- **Reading passage**
========================================

Since The Great Depression the legislative branch of New York City has governed, and limited, the issuance of taxi medallions. Even when, twice in the last two decades, the City Council modestly increased the number of medallions, the Council issued a home rule message to this effect. Under the Home Rule provision of the State Constitution, the State Legislature may override the laws of a local municipality only in “matters other than the property, affairs or government of a local government.” The question here is basically whether the number of taxi medallions and the rules of outer-borough hails is primarily a matter of local or state concern. Obviously, anything that affects New York City affects the state in which it is situated, and just as obviously non-New York City residents can (and do, in droves) spend time in New York City. But, generally speaking, these facts cannot satisfy the Home Rule requirements or nothing would be left of the rule but the exceptions. The argument that the City is in the State, and so is a State concern, simply proves too much. This Court has trouble seeing how the provision of taxi service in New York City is a matter that can be wrenched from the hands of City government, where it has resided for some 75 years, and handed over to the State. Both governments are democracies, but only one is solely answerable on election day to the constituents of the five boroughs, those directly affected by the taxi service at issue here.

========================================

- **Listed entries**

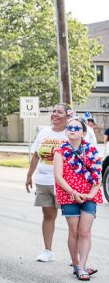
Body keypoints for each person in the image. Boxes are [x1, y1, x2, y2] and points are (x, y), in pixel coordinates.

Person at [25, 103, 97, 262]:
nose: (55, 114)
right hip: (44, 180)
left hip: (66, 184)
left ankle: (76, 258)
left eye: (59, 112)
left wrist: (76, 120)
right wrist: (29, 175)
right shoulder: (44, 132)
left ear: (67, 115)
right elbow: (36, 155)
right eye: (53, 111)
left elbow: (88, 139)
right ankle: (47, 250)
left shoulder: (71, 132)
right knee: (48, 215)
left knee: (73, 222)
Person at [53, 119, 103, 280]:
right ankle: (76, 265)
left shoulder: (92, 150)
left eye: (76, 128)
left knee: (85, 231)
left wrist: (91, 193)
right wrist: (73, 192)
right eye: (69, 127)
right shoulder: (60, 151)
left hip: (89, 195)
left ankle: (82, 266)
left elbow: (97, 176)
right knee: (74, 231)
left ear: (83, 133)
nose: (72, 130)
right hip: (69, 195)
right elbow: (58, 177)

========================================

- **What to work on**
a: Answer these questions from the passage on New York City taxi medallions, one answer per line with matching marks:
(i) Since what period has the legislative branch of New York City governed the issuance of taxi medallions?
(ii) In what matters does the Home Rule provision allow the State Legislature to override the laws of a local municipality?
(iii) For about how many years has the provision of taxi service resided with City government?
b: Carry the passage on New York City taxi medallions forward from its last sentence.
The records have no connection to the text.

- **Expected responses**
a:
(i) Since The Great Depression.
(ii) In “matters other than the property, affairs or government of a local government.”
(iii) For some 75 years.

b:
In a memorandum in opposition to plaintiff’s request for injunctive relief, defendant City quotes the New York State Senate Introducer’s Memorandum in Support of the legislation, in part, as follows:

The bill would allow the City to implement a taxi plan that will more effectively service all five boroughs of New York City and greatly increase the availability of accessible taxicabs and for-hire vehicles. The creation of this plan was prompted by three persistent mobility problems: the lack of accessible vehicles for people with disabilities; nearly non-existent taxi availability in underserved areas of the City (e.g., boroughs outside Manhattan); and insufficient taxi supply in Manhattan’s central business district.

There is nothing in here about Nassau or Westchester Counties, much less Buffalo or Rochester.

As the TSA plaintiffs put it (Memorandum of Law dated 5/17/12, at 7), “the Street Hail Livery Law infringes on Plaintiffs’ constitutionally guaranteed right to have their local government representatives decide issues relating to the local taxi industry, in which they are longtime and central participants.”

In addition to showing a likelihood of success on the merits, this Court finds that plaintiffs have demonstrated irreparable injury (see generally Ambrose v. Malcolm, 414 F Supp 485, 493 (S.D.N.Y.1976) (suggesting that deprivations of constitutional rights ipso facto demonstrate irreparable injury, or substitute therefor)), and a balancing of the equities in their favor (briefly keeping the status quo will not harm defendants).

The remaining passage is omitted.